Он положил перо с такой осторожностью, словно больше всего на свете боялся его повредить, и распрямил свое почти невесомое тело.
Посидев минут пять в каком-то светлом тумане, с бьющимся сердцем, без мыслей и чувств, он перечитал, то вытягивая, то разделяя на слоги, последнюю фразу.
Держа в руке исписанный лист, всё ещё не веря себе, он взглянул на часы, твердо уверенный в том, что к обеду давным-давно опоздал.
Часы показывали четыре минуты двенадцатого.
Он подпрыгнул, завертелся на месте, взмахивая бумагой, трепетавшей в ответ, заорал во всё горло, забывая, где он:
– Черт побери! Ах ты, черт побери! Два часа! Ни больше, ни меньше! Всего два часа! Восемь лет сбирался окончить первую часть и сбыть её как-нибудь с рук, а дело стоило двух часов! Восемь лет! Ах ты, скотина! Ну и подлец! Два-то часа!
Он схватил сигару, каким-то образом потухшую в пепельнице. Сигара истлела наполовину, оставив на почерневшем обугленном дне столбик серебристого пепла. Он раскурил, власть затянулся, снова, потише, сказал:
– Ну и олух, ну и олух же ты!
Губы сами собой так и растянулись в счастливейшую, беззаботнейшую улыбку. Размахнув руки, вскинув голову вверх, он заверещал неверным, несильным, срывавшимся голосом:
Дверь приоткрылась, в щель просунулось полголовы, глаз расширился любопытством и ужасом, полушепот спросил:
– Что угодно мосье? Мосье так кричит, его слышно внизу.
Он засветился радостным озорством, у него заблестели глаза, рот расплылся до самых ушей. Он подлетел к полголове, наклонился и тоже шепнул:
– Я бы просил вас, Луиза, переменить воду в цветах.
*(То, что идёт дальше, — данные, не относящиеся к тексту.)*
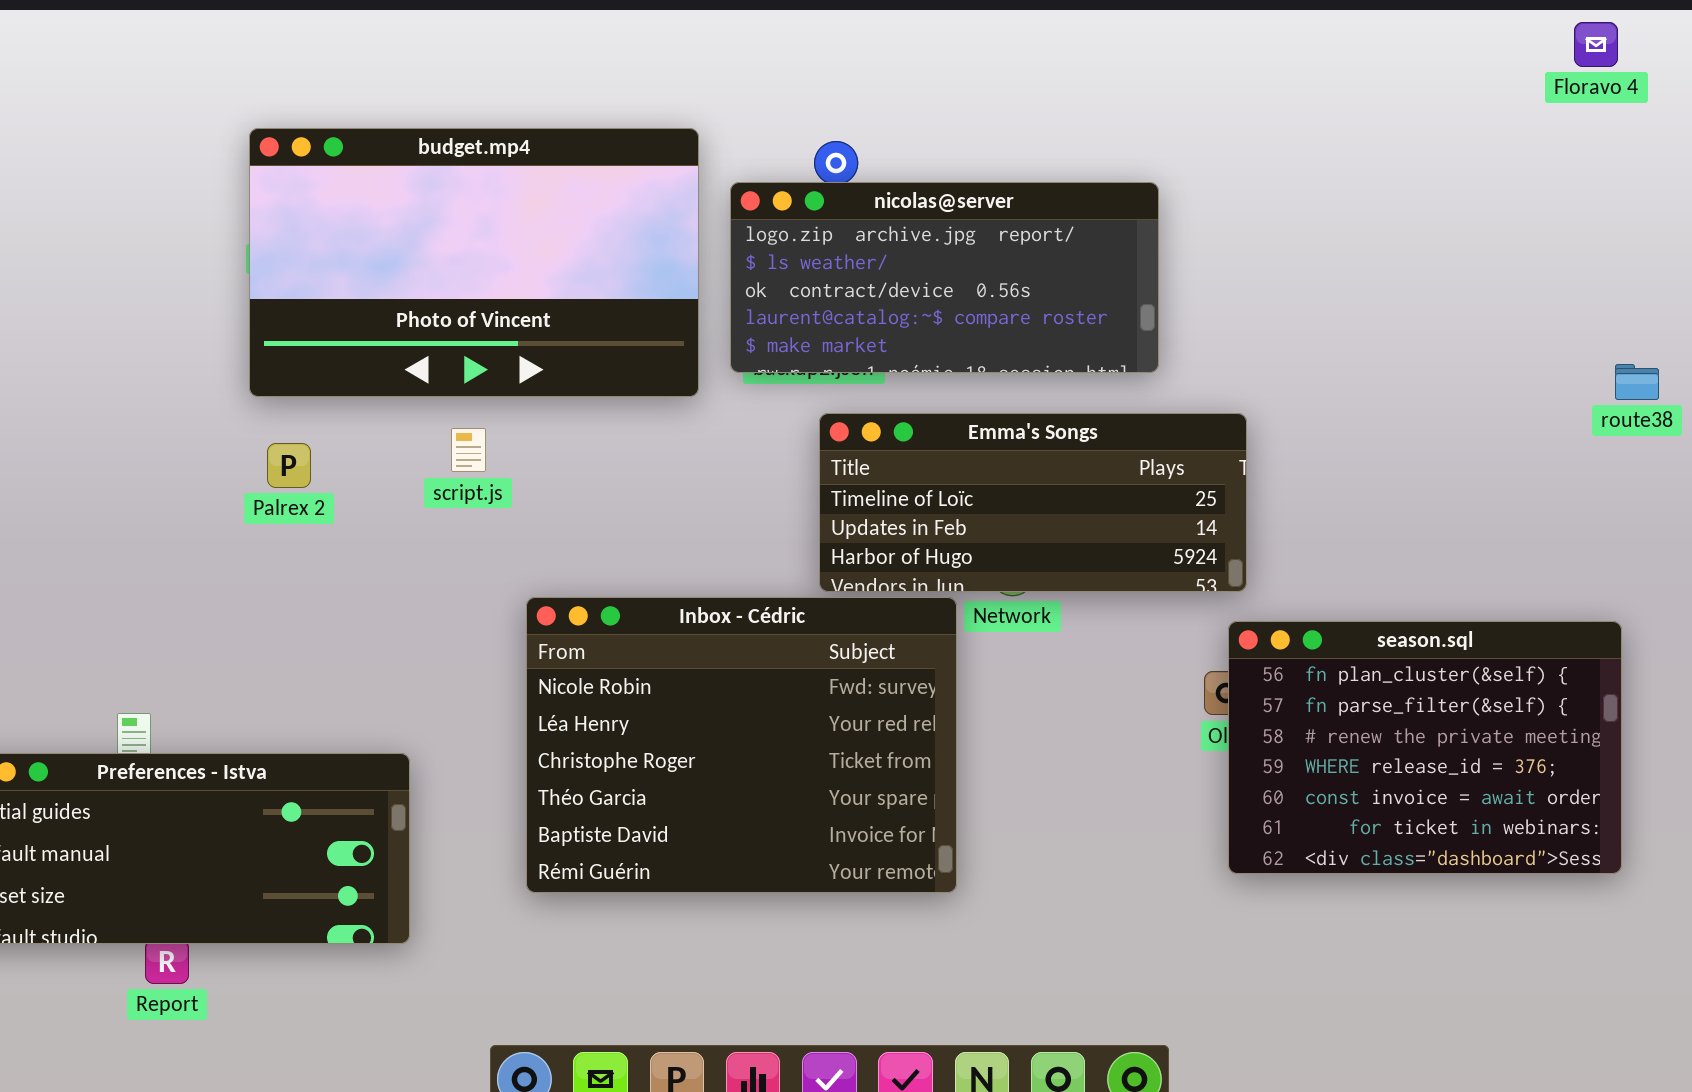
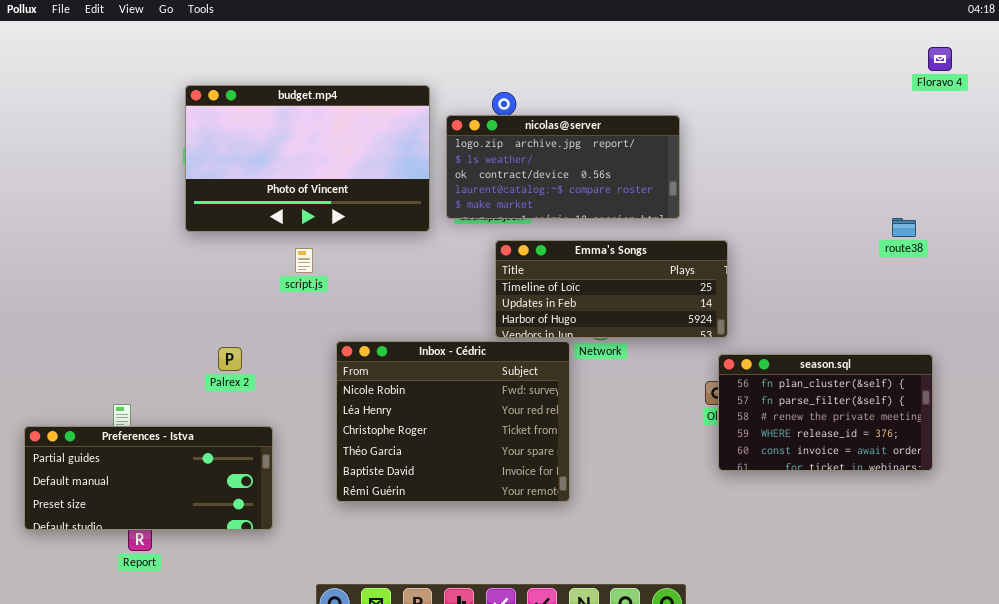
Floravo 4: [1574,22,1618,67] -> [928,47,952,71], moved
route38: [1615,364,1659,400] -> [892,218,916,237], moved
Palrex 2: [267,443,311,488] -> [218,347,242,371], moved
season.sql: [1228,621,1622,874] -> [718,354,933,471], resized

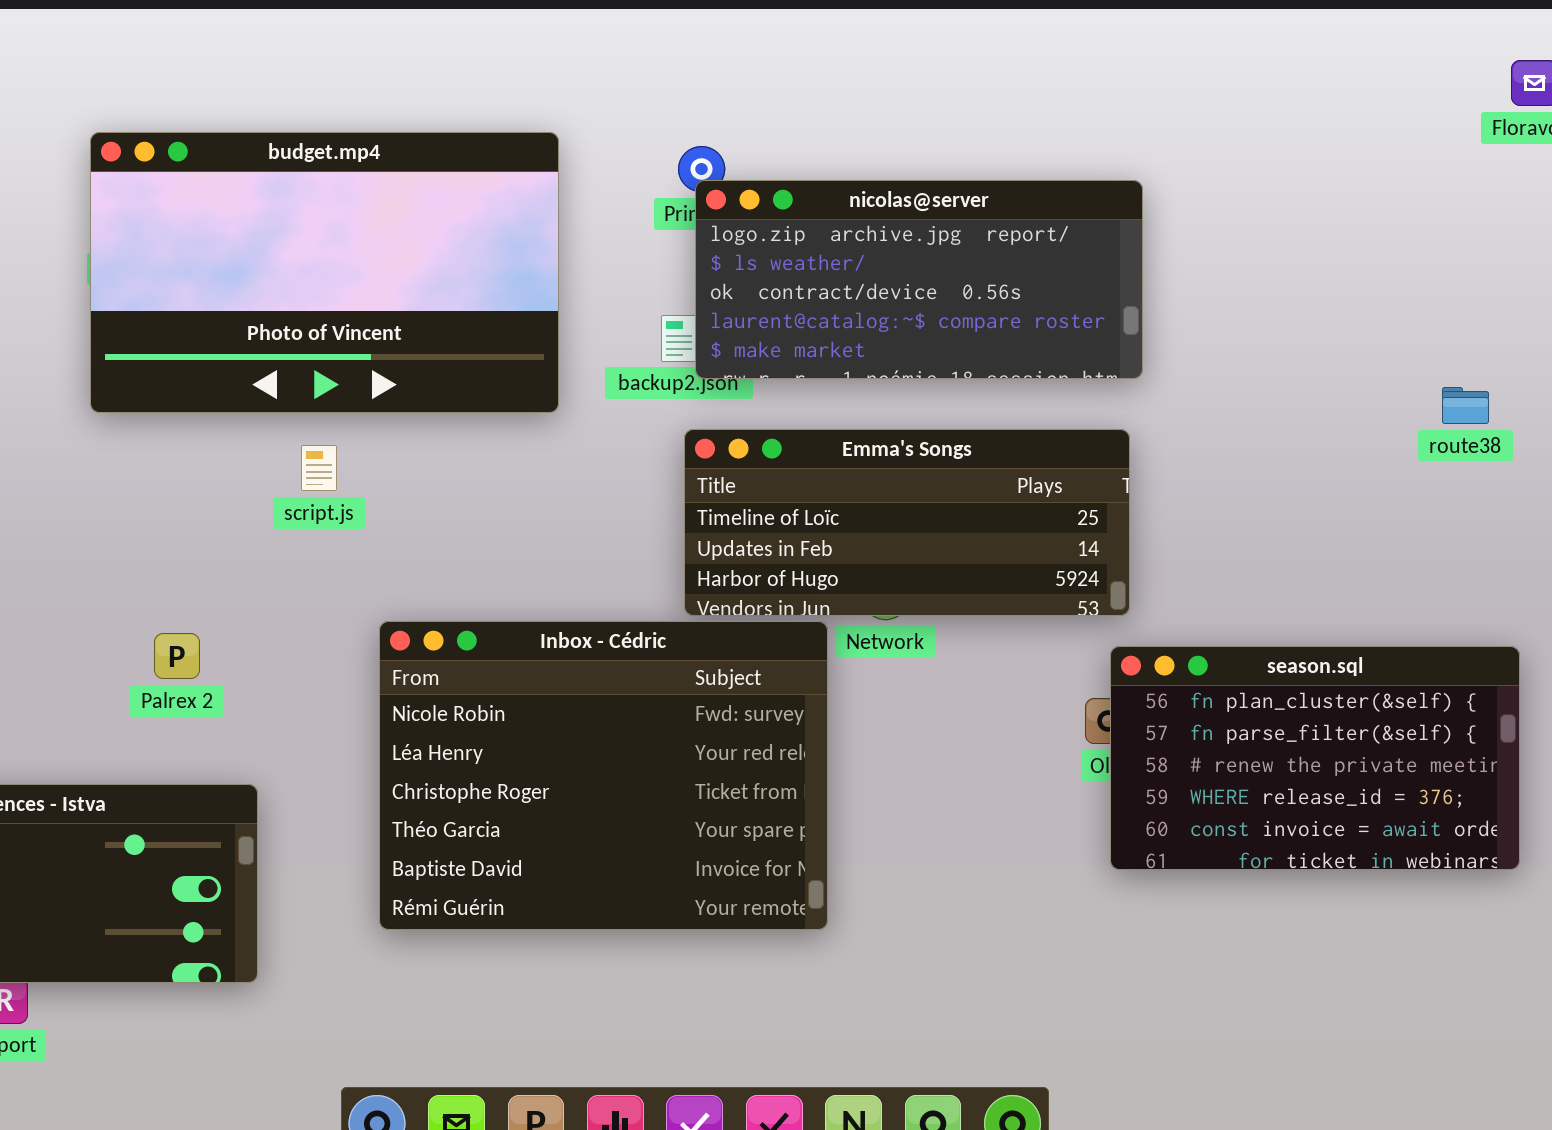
nicolas@server: [446,115,680,219] -> [695,180,1143,379], moved

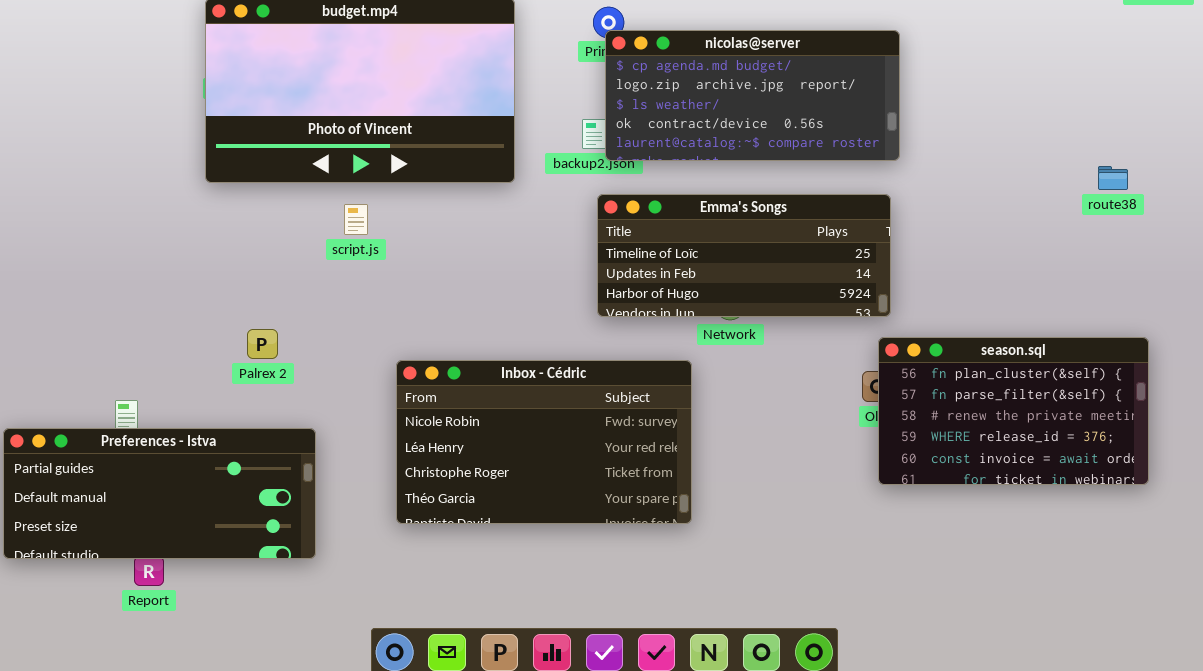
nicolas@server: [695,180,1143,379] -> [605,30,900,161], scrolled up 1 row
Inbox - Cédric: [379,621,828,930] -> [396,360,692,524], resized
Глаз округлился, Луиза втиснулась целиком, но не отошла от дверей:
– Воду… в цветах… и вы так шумите…
А ему хотелось скакать по горам и мчаться в бешеном вальсе. Он так и вскричал:
– О, нет, Луиза, как вы могли!
Он обхватил её крепко за плотную талию и быстро сделал два тура, задевая то кресло, то стул. Живот изрядно мешал ему танцевать так, как танцевалось в студенческой юности, в московских гостиных, и он старательно его подбирал, втягивая внутрь, сколько мог, т семенил ногами довольно легко.